=== DOCUMENT ===
┄┄┄┄┄┄
Soixante-dix ans de régime chinois... et moi et moi et moi
Pékin - Patrick Baert, directeur du bureau de l'Agence France-Presse à Pékin, s'est offert en Chine un voyage vers le futur. Correspondant dans ce pays entre 1997 et 2001, il s'est ensuite interdit d'y retourner pendant 15 ans pour préserver l'effet de surprise quand il retrouverait cette nation qu'il savait en pleine mutation. A l'occasion des 70 ans de la République populaire de Chine, il nous livre ici le carnet de voyage de son retour.
Comme si elle avait vu un fantôme, son visage s'est décomposé quand je lui ai dit que j'étais journaliste. Et puis la jeune maman, croisée dans une rue de Pékin, a promptement attaché ses deux bambins dans son SUV immaculé, avant de prendre la fuite.
Ma question n'avait pourtant rien de sensible politiquement. J'avais croisé cette femme et son mari un samedi après-midi et engagé la conversation à propos de la toute récente abolition de la politique de l'enfant unique: en cette fin 2016, les couples accompagnés de deux rejetons étaient encore plutôt rares en Chine.
Après quelques échanges sur la difficulté d'élever deux enfants dans le pays le plus peuplé du monde, j'avais donc expliqué que je travaillais pour un média étranger, espérant pouvoir organiser un reportage au domicile de cette famille presque nombreuse.
Mal m'en a pris. Après 15 ans d'absence, et les transformations spectaculaires du pays dans l'intervalle, je m'imaginais pouvoir librement interroger des habitants, particulièrement ceux des classes moyennes éduquées, sur un sujet de société.
Mais si tout ou presque a changé dans la vie quotidienne des Chinois, l'emprise du pouvoir et la peur qu'il inspire n'ont guère diminué -- elles se sont même plutôt renforcées, si j'en juge par mon expérience des trois dernières années au bureau de Pékin.
Des gratte-ciel nains
La Chine communiste a célébré le 1er octobre ses 70 ans. Comme mon premier voyage sur place remonte à 1993, je peux prétendre crânement avoir assisté à l'incroyable métamorphose du pays sur plus du tiers de cette période, particulièrement lorsque j'étais correspondant à Pékin, déjà pour l'AFP, entre 1997 et 2001.
┄┄┄┄┄┄
=== LIGNES DE DONNÉES ===
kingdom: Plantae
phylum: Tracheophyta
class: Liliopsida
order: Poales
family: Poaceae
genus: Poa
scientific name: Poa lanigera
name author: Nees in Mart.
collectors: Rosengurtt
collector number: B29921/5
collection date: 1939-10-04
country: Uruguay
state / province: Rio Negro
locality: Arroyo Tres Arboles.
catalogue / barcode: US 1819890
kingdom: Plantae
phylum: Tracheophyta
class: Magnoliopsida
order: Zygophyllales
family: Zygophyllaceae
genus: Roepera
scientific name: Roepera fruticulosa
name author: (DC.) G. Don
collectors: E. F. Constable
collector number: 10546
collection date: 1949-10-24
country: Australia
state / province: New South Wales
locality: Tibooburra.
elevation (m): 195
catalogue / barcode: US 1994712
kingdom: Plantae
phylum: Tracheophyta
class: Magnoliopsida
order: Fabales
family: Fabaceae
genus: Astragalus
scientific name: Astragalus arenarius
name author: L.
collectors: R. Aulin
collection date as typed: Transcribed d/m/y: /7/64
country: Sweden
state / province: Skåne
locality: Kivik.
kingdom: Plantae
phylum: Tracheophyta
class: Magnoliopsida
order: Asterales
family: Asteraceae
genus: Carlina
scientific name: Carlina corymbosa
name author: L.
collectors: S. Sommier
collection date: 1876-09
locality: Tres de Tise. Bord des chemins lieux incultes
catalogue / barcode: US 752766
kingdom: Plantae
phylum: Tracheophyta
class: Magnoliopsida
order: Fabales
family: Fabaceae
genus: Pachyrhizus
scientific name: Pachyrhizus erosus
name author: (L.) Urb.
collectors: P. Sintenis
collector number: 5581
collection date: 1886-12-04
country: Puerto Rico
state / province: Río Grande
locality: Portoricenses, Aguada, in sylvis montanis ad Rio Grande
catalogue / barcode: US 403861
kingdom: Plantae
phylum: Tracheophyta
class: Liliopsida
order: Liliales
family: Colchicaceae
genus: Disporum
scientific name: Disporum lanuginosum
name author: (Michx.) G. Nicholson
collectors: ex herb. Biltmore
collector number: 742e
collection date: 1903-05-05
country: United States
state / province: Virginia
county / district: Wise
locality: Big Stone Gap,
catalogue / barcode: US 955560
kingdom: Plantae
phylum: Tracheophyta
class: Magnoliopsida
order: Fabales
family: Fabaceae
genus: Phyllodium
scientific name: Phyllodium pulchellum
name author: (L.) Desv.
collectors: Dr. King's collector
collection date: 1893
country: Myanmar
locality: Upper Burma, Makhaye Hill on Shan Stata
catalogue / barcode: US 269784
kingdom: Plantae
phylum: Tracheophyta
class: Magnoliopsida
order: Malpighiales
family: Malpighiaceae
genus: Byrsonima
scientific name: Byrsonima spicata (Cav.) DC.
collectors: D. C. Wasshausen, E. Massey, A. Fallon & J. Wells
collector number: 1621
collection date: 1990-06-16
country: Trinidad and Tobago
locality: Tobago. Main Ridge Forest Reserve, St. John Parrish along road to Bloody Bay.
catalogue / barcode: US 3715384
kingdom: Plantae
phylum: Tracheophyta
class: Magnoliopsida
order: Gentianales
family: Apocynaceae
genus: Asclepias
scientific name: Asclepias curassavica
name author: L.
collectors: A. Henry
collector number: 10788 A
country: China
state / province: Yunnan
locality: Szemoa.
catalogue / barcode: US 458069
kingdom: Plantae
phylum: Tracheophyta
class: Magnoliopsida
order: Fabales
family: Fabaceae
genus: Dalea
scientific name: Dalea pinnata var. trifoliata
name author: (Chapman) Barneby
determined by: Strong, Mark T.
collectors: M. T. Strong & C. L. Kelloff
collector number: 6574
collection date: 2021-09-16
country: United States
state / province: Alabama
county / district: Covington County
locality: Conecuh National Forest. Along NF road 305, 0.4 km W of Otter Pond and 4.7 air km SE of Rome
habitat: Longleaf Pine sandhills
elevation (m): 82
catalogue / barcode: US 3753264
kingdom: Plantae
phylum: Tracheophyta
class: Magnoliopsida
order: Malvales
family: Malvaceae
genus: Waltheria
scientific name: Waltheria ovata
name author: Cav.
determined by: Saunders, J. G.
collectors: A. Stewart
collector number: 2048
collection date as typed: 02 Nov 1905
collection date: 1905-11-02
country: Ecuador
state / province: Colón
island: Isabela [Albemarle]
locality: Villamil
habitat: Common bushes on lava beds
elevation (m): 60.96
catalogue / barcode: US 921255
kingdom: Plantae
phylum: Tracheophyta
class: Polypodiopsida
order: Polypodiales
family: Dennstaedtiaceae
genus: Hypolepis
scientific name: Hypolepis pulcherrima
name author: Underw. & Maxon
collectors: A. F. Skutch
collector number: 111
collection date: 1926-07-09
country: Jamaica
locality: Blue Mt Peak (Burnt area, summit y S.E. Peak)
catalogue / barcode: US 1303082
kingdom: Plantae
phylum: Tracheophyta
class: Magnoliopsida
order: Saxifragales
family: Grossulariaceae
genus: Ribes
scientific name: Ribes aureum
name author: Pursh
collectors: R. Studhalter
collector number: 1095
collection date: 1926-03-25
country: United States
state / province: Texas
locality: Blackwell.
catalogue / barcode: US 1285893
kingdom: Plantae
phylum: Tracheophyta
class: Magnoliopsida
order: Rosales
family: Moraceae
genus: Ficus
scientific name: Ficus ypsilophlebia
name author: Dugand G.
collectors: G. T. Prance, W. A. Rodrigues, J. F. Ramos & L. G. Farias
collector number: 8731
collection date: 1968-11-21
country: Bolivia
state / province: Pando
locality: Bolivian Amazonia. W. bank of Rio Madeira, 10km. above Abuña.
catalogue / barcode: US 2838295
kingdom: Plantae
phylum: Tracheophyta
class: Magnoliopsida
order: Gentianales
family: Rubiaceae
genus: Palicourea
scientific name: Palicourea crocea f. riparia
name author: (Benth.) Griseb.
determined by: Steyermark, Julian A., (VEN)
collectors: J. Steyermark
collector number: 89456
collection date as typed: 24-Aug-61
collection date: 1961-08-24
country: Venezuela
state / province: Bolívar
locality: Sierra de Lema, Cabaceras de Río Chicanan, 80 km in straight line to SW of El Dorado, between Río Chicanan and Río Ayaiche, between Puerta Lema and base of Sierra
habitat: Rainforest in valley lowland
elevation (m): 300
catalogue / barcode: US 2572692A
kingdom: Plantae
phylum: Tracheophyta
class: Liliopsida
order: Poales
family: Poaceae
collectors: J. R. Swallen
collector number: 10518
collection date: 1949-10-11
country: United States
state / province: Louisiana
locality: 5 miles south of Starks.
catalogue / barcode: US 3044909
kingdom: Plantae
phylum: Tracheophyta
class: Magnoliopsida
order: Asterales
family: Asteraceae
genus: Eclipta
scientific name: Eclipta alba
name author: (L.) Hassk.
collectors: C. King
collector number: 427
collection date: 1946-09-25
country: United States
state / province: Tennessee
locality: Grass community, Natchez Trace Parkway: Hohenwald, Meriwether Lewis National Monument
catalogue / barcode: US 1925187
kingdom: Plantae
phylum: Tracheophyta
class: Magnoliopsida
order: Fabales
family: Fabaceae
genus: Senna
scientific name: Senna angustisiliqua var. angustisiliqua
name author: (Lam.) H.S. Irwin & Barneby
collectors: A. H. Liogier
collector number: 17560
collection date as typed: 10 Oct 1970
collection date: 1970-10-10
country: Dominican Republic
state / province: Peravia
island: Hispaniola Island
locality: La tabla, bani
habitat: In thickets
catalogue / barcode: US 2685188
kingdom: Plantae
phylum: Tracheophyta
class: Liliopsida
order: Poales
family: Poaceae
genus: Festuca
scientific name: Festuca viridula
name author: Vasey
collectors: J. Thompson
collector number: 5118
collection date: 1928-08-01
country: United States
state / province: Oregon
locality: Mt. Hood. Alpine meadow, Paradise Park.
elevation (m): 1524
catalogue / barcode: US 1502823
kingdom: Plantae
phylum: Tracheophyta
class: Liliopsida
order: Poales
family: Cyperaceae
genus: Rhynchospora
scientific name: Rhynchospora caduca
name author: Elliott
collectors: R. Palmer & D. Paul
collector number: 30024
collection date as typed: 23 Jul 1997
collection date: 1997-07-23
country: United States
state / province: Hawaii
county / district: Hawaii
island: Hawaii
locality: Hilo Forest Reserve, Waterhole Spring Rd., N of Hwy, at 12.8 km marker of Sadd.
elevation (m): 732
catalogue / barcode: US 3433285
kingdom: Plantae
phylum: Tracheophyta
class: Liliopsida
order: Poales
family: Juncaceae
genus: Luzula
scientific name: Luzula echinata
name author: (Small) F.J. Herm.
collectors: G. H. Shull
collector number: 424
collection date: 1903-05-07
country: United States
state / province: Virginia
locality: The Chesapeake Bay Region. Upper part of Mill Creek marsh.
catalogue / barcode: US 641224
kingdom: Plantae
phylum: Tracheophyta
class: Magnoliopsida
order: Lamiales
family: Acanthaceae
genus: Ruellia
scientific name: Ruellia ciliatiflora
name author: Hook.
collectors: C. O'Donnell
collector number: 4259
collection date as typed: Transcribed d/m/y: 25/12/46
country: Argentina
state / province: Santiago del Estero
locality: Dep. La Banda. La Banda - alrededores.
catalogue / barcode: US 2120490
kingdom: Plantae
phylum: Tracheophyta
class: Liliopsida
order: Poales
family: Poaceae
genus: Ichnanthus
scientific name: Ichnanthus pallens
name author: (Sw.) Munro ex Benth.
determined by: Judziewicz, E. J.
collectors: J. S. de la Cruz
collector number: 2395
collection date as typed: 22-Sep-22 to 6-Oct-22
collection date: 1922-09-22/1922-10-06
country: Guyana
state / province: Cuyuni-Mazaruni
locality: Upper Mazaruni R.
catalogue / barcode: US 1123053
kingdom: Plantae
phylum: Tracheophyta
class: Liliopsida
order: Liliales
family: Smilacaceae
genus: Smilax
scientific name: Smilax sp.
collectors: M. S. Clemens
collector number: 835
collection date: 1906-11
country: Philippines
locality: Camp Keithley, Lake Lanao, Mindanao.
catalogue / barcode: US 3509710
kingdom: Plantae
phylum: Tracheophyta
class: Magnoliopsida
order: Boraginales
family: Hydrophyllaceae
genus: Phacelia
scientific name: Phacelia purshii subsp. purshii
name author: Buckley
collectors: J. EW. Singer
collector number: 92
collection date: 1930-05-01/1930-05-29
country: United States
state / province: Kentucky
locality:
┄┄┄┄┄┄
=== TRAVAIL À FAIRE ===
1. Répondez à ces questions sur le carnet de voyage en Chine :
(a) Entre quelles années l'auteur a-t-il été correspondant à Pékin ?
(b) Quelle politique venait d'être abolie au moment de la conversation avec la jeune maman ?
(c) Quel jour la Chine communiste a-t-elle célébré ses 70 ans ?
2. Poursuivez le carnet de voyage en Chine à partir de sa dernière phrase.

=== RÉSULTATS DE L'EXERCICE ===
1.
(a) Entre 1997 et 2001.
(b) La politique de l'enfant unique.
(c) Le 1er octobre.

2.
Avec une grosse parenthèse toutefois: je n'ai pas remis les pieds en Chine entre 2001 et 2016, un peu délibérément. Je me disais que j'y reviendrais peut-être un jour pour l’AFP, et ménageais pour mon retour éventuel une surprise -- facile avec un pays passé en quatre décennies de la misère au statut de deuxième puissance économique mondiale. Le résultat a dépassé mes espérances.
Bien sûr, je m'attendais à trouver des taux de pollution record, des embouteillages cauchemardesques et un Pékin métamorphosé en copie de Manhattan, du moins dans les quartiers d'affaires. Les plus hauts gratte-ciel de la ville que j'avais quittée au début du siècle semblaient désormais des nains à côté des tours plus récentes.
Je m'attendais moins aux changements intervenus dans le comportement des habitants: des couples qui se tiennent par la main (impensable il y a 20 ans), des jeunes qui s'embrassent en public, des retraités qui promènent leur chien, comme de vulgaires Parisiens. Autant de comportements qui auraient été jugés "bourgeois" et donc interdits il n'y a pas si longtemps.
Le choc ne tarde pas lors de mes premiers pas dans l'avenue Chaowai, juste en bas du bureau: on ne me regarde plus.
Dans le temps, le rare étranger foulant le sol pékinois était dévisagé comme un animal exotique. Avec mon épouse chinoise et nos trois héritiers eurasiens, nous passions encore moins inaperçus au pays de l'enfant unique.
Come-back raté ?
"Vous avez le droit d'avoir plusieurs enfants en France?", me demandait-on parfois. Je n'osais pas répondre que non seulement on en avait le droit mais qu'en plus on payait moins d'impôts...
Cette fois, pas un regard dans ma direction. J'en étais presque vexé, un peu comme une vieille star d'Hollywood qui raterait son come-back.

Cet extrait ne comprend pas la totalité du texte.